Diaz was making money writing songs — Connie Britton sang one of her tunes on the soapy ABC series “Nashville” — but she struggled to achieve the kind of liftoff she was looking for as an artist. “Turned out the ceiling was quite high,” she says now with a laugh.

Along with the professional frustrations came “a nuclear explosion of a breakup” with a fellow songwriter, Teddy Geiger. “They were going through a huge identity shift,” Diaz says of Geiger, who came out as transgender, “and we worked in the same industry, and it just kind of felt like there wasn’t a place for me here.”

Diaz returned to Nashville, which didn’t immediately super-charge her career. “I was bartending at Wilburn Street Tavern and making Jack White nachos,” she recalls. “He would never remember this, but I remember. I was like, This is my life now.”

In fact, her acclaimed 2021 album “History of a Feeling” — with songs inspired by the complicated dynamics of her and Geiger’s split — finally brought the kind of attention she’d been working toward. She signed with the respected indie label Anti- (whose other acts include Waxahatchee and MJ Lenderman) and scored the road gig with Styles after he reached out via DM; she also became an in-demand presence in Nashville’s close-knit songwriting scene.

“I don’t know of anybody in town that doesn’t love Madi,” says Little Big Town’s Karen Fairchild, who adds that Diaz “has instincts about melodies that are all her own. Sometimes I’m thinking, ‘How’s she gonna fit that into the phrasing?’ But she always does.”

For “Fatal Optimist,” Diaz took an initial pass at recording her songs with a full band before deciding they called for the minimalist setup she landed on with her co-producer, Gabe Wax, at his studio in Burbank.

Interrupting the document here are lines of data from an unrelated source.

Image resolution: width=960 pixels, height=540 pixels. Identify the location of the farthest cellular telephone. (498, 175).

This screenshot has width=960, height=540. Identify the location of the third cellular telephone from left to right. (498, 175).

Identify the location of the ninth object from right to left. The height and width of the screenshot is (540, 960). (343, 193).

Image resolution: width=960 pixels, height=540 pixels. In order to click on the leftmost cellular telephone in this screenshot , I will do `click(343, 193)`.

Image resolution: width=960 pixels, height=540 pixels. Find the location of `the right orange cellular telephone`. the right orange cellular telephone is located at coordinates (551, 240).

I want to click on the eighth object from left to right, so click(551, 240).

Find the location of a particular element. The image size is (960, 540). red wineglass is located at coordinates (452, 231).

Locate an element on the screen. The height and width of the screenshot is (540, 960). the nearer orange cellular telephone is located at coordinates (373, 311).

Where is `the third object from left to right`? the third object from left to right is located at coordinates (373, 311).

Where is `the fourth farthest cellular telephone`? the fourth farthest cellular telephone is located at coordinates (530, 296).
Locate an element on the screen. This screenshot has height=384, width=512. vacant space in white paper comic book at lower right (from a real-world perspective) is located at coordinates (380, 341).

“We did it with no headphones, no click track, no grid,” she says. “It speeds up and slows down, and it goes in and out of tune as instruments do.” (One unlikely sonic inspiration was a singles collection by the pioneering riot grrrl band Bikini Kill, which she hailed for its “still-kind-of-figuring-it-out energy.”)

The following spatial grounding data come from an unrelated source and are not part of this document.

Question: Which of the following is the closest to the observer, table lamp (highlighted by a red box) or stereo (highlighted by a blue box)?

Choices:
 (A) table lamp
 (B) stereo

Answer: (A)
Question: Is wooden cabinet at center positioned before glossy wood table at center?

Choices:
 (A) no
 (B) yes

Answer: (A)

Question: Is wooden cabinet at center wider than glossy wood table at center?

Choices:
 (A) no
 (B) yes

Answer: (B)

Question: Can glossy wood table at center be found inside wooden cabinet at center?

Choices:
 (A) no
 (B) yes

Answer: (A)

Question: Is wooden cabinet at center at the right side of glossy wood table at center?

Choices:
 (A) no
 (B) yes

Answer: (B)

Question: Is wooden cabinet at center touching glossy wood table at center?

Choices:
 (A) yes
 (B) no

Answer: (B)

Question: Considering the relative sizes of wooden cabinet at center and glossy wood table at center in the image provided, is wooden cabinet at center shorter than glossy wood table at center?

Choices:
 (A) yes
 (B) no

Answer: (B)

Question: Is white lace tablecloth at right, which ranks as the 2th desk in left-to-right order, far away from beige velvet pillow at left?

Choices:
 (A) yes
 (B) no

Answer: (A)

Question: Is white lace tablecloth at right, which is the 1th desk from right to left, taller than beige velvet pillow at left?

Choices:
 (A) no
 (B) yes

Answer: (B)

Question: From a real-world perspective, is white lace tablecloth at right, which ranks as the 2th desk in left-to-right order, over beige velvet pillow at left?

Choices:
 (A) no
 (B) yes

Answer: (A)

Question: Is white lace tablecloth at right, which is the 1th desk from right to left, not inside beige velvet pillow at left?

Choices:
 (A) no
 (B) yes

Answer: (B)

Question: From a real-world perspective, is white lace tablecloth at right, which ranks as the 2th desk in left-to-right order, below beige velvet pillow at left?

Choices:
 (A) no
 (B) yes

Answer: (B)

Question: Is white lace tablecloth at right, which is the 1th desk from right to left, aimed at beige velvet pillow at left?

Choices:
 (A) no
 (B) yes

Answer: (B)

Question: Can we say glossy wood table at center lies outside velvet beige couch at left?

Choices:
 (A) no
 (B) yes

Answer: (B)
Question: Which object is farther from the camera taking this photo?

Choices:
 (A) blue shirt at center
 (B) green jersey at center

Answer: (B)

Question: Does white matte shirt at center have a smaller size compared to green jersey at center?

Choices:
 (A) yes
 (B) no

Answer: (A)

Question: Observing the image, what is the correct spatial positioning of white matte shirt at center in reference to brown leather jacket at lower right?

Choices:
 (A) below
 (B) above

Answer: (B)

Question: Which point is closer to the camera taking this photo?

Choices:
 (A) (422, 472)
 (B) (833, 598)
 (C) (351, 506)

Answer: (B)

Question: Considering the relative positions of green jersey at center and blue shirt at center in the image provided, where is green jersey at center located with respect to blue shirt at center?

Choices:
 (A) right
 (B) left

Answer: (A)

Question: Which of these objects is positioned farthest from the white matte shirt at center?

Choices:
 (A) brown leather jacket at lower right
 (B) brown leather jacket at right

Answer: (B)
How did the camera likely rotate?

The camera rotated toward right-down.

Diaz describes herself as a perfectionist but says “Fatal Optimist” was about “trying to find our way through the cracks of imperfection to break the ground and sit on the surface. I feel so proud that we let it live there.”

She’s touring behind the album this fall, playing solo shows — including a Nov. 20 date at the Highland Park Ebell Club — meant to preserve the album’s solitary vibe.

“I don’t know if I’d really thought that through when I made the decision,” she says with a laugh.

As good as she is on her own — and for all the torment she knows another relationship is likely to hold — “I’m a die-hard loyalist,” Diaz says. “I’m still looking for connection more than anything else.”